ESA Chooses Cheops as Next Exoplanet Hunter

ESA Chooses Cheops as Next Exoplanet Hunter

The European Space Agency (ESA) announced today that the CHaracterizing ExOPlanets Satellite (Cheops) will be the first small satellite in ESA’s Science Programme.  The announcement comes just two days after European astronomers revealed they had discovered an exoplanet orbiting Alpha Centauri, the nearest star to our Sun, using a ground-based telescope.

Scheduled for launch in 2017, Cheops will join other ground- and space-based instruments searching for and studying planets orbiting other stars in the universe — exoplanets.  In particular it will be looking for “super-Earths,” planets more massive than Earth up to the size of Neptune.   The project is a partnership between ESA and Switzerland.  The satellite will be placed into an 800-kilometer sun-synchronous Earth orbit.

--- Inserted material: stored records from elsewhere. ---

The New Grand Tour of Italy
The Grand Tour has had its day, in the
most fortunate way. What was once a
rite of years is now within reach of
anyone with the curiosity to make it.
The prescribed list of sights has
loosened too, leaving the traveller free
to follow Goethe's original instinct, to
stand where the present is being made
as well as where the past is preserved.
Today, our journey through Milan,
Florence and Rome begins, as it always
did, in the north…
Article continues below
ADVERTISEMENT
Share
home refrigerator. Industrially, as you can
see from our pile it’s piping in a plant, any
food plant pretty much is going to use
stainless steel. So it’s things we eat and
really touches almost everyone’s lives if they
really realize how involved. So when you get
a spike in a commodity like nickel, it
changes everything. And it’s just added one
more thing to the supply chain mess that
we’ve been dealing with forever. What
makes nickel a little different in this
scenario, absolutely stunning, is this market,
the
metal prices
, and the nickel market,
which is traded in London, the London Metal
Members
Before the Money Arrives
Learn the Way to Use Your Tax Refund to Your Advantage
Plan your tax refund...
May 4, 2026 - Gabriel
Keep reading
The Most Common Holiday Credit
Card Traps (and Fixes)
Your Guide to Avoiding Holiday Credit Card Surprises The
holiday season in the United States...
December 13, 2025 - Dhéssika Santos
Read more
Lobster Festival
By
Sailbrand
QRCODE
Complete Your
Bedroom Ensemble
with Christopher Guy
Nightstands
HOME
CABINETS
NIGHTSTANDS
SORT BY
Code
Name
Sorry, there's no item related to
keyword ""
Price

Cheops will look for planets using the transit approach where it will detect the dimming of a star as a planet passes in front of it.  It will focus on nearby bright stars already known to have planets and measure the radius of those planets.  If a planet’s mass is known, its density then can be calculated thereby revealing other characteristics.

The small satellite category of ESA space science missions is new and attracted 26 proposals when it was announced last spring.  The satellites are supposed to be low cost and developed quickly.  ESA refers to this as a “possible new class” of ESA missions suggesting that its success or failure in meeting those criteria could determine the future of the category.

The astrophysics community is quite excited about exoplanets these days.  Data from NASA’s Kepler space telescope has confirmed the existence of 77 planets around other stars in our galaxy, with another 2,321 candidates for which additional data is required before confirmation.  The European discovery regarding Alpha Centauri earlier this week was made using a telescope at the European Southern Observatory in Chile.